Samantha Morton as Catherine de’Medici in "The Serpent Queen."Jason Bell/Starz

I’m enthralled by “The Serpent Queen,” the most recent royal drama from Starz. It reminds me of “House of the Dragon,” the “Game of Thrones” spinoff, except there aren’t any dragons and there is no incest — not yet, anyway. The show is currently halfway through its eight-episode season.

On one level, it’s about the life and times of the French queen Catherine de’Medici, and how she came to power. It’s the 16th century, and she is seen as just another woman brought to court to produce heirs, bring in a nice dowry, and, possibly, cement a political alliance. As on “House of the Dragon,” the question of who will be the next monarch is always in the air, and backstabbing is constant. Catherine’s husband, Prince Henri, is in love with another woman, which makes getting pregnant complicated.


On another level, it’s about the relationship between Catherine and a servant, Rahima (Sennia Nanua), as Catherine tells her life story from the start. Catherine describes being an orphan from an Italian family who was raised in a convent, and then how she came to court at the behest of her uncle, Charles Dance’s Pope Clement VII — all of which we see in flashbacks. Why is Catherine so interested in and honest with the girl, who wonders the same thing? Is Catherine trying to empower another woman, is she just being whimsical and perverse, or is she manipulating her to some end? We know Catherine can be sly.

And on yet another level, “The Serpent Queen” is about Samantha Morton’s commanding lead performance.
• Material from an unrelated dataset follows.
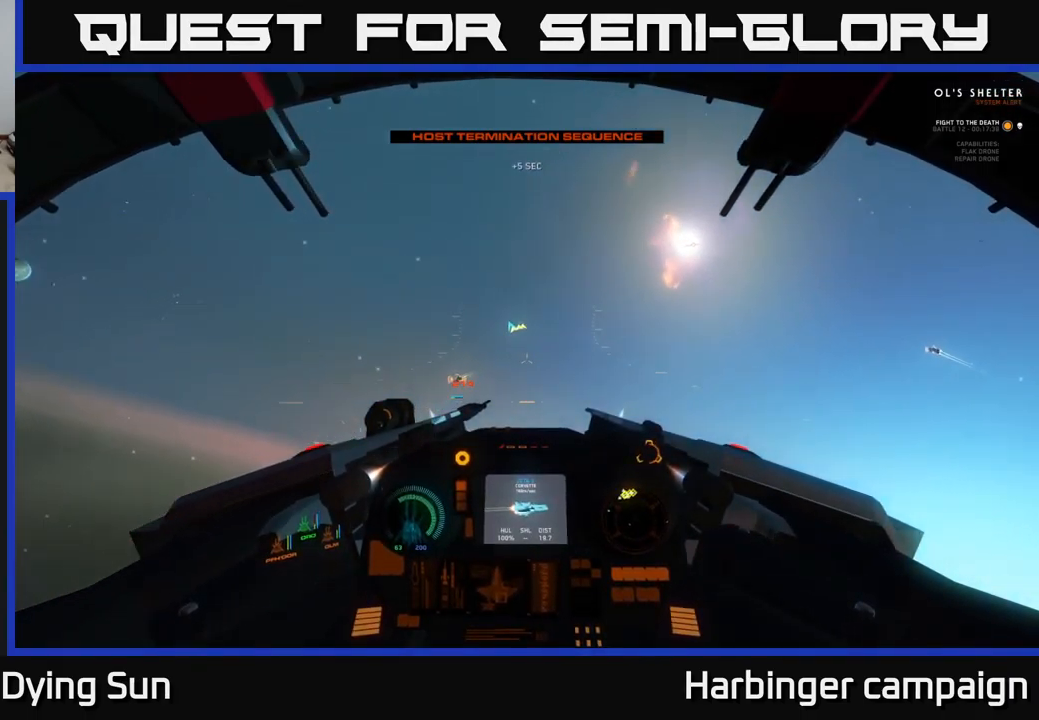
{"buttons": ["L2"], "left_stick": "center", "right_stick": "center", "events": [[100, "right_stick", "left"], [133, "left_stick", "center"], [167, "R1", "down"], [250, "R1", "up"], [383, "L2", "down"], [383, "right_stick", "up"], [500, "right_stick", "center"]]}
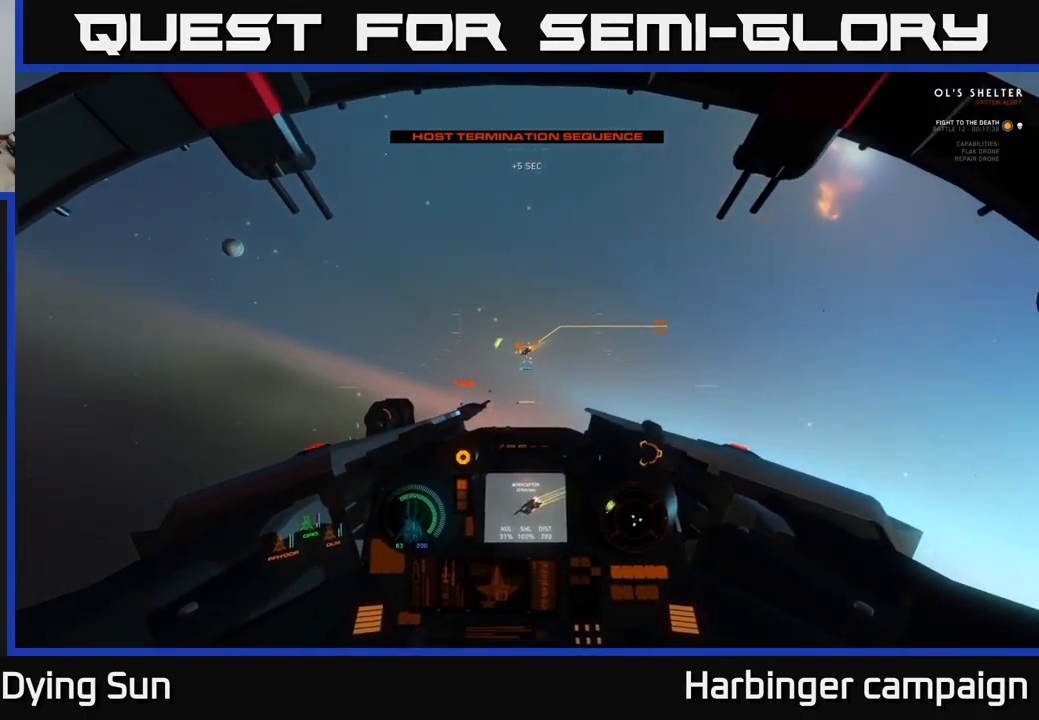
{"buttons": [], "left_stick": "center", "right_stick": "right", "events": [[17, "L2", "up"], [200, "right_stick", "right"]]}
As Catherine, she is masterful, with piercing eyes that only reveal what she chooses. Her demeanor is calm, but not comforting, and her slight smile is just this side of threatening. She knows she is powerful, but she recognizes the importance of proceeding carefully. Occasionally, she looks directly at the camera, at us, as if we in the future will understand the corner she has been put in as a woman at that time. She is mesmerizing.